Coronavirus: Bali’s farmers hand out free vegetables as tourism dries up
- Bali’s biggest employer – the tourism sector – has been hit hard by the Covid-19 pandemic, but its no. 2 industry is proving more resilient
- Farmers have taken to giving away free produce as a way of supporting the community and boosting the profile of a profession at risk of being abandoned by the younger generation
A group of volunteers in SUVs and pickup cars loaded with reusable blue-cloth tote bags slowly made their way from rural Bali into the island’s urban centres in Ubud. The bags contained a select variety of fresh vegetables and some ground coffee, all locally grown in Kintamani, at the foot of Mount Batur, two hours away from Denpasar. The volunteers then set up stalls by the roadside to hand out the parcels for free to anyone in need.
“This charitable act is our way of showing that farmers in Bali care about the crisis that many of our brothers and sisters in other sectors of the economy are facing now,” said I Komang Sukarsana, 36, co-initiator of the “Free Veggies From Farmers” movement and owner of the Bali Arabica coffee brand.
Tourism and its related industries make up 80 per cent of Bali’s economy. With tourist numbers dropping by as much as 93.24 per cent in April last year, the local economy contracted by more than 10 per cent, forcing almost 75,000 people into joblessness. But agriculture, the island’s second largest industry at 13.5 per cent and which until recently employed almost 20 per cent of the workforce,―has proved more resilient.
But the general drop in the purchasing power of ordinary Indonesians means that market size has also shrunk.
Manis recounted a discussion with her brother on how to help their farmer friends in the cooperative, who had complained that they might have to let their crops rot in the fields if they could not find buyers for their produce.
“It inspired us to come up with a solution which would help both the farmers and the community at large.

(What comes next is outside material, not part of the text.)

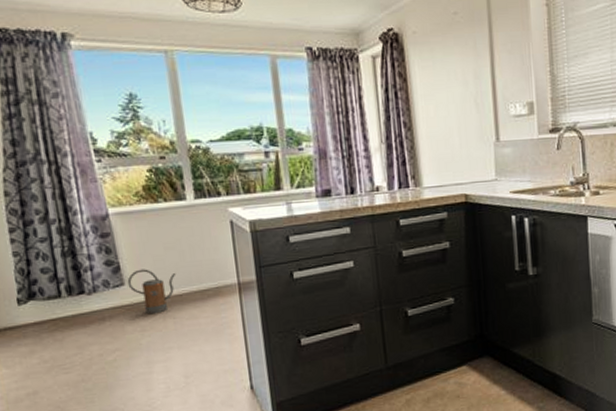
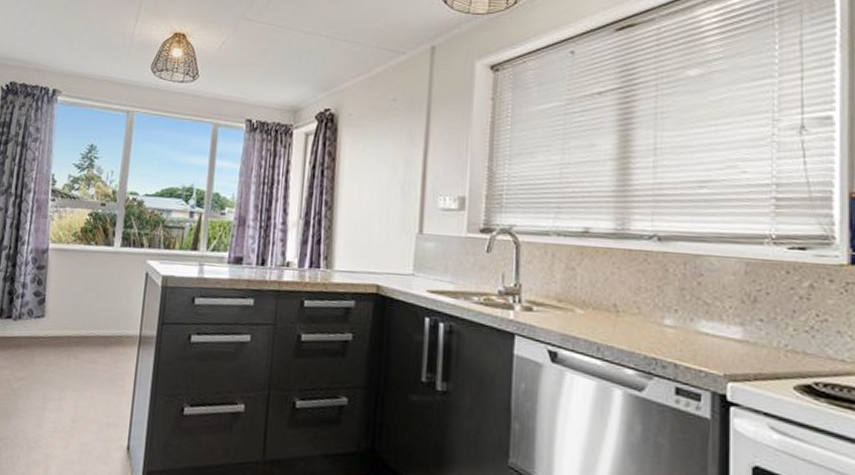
watering can: present [127,269,176,315] -> none [47,304,89,351]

We pooled our resources among friends; some donated money, which was used to buy vegetables from the farmers in the cooperative, while others donated their crops.”
While the distribution of food parcels during times of economic crises, either by the government or by private charities, is a well-established tradition in Indonesia, fresh vegetables are not usually found among the items. Food parcels given to Indonesians typically include mass-produced staples like rice, instant noodles, sugar and factory-made snacks.

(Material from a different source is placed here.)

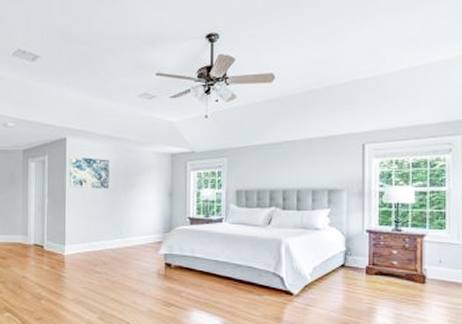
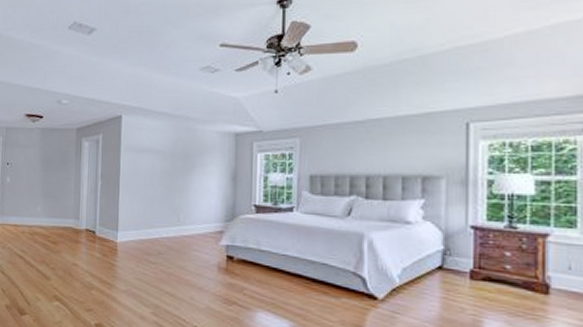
wall art: present [69,156,109,188] -> none [123,135,167,171]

Manis said that such products completely bypassed the small-scale farmers, which is why she and her brother believed vegetables would be refreshing for a change.
“We had initially thought of cooked meal packets made with our vegetables but we wanted to encourage Balinese to go back to the practice of preparing home-cooked meals since most people are now confined to their homes,” Manis said.
Additionally, Sukarsana wanted to raise the banner for farmers as a profession.
“In Indonesia, farming is mostly seen as a lowly occupation promising little return. Farmers are often portrayed as poor and in need of government subsidies. This is not necessarily the case with modern farmers who understand the distribution link of their own produce.”
He said he wanted it to be known that farmers did not always have to be the recipients of help but could also contribute to society in times of need.
“The pandemic,” he continued, “has shown that farmers are among the most resilient because we grow our own food and whatever happens, people still need our produce.”
While 29 per cent of Indonesian workers make their living in agriculture, fisheries and livestock, the country is fast losing its farmers. Official statistics reveal that between 2003 and 2013, Indonesia lost 5.1 million farmers as young people shunned agriculture for other professions.
Sukarsana said that since he had launched the initiative, many young people previously employed in the tourism industry in Sanur had helped as volunteers, learning about agriculture and food production while taking home fresh produce as part of the deal.
Under the “Free Veggies From Farmers” scheme, as many as 150 parcels are distributed at a given location. Its success has inspired similar initiatives throughout Bali by farming co-operatives and small enterprises.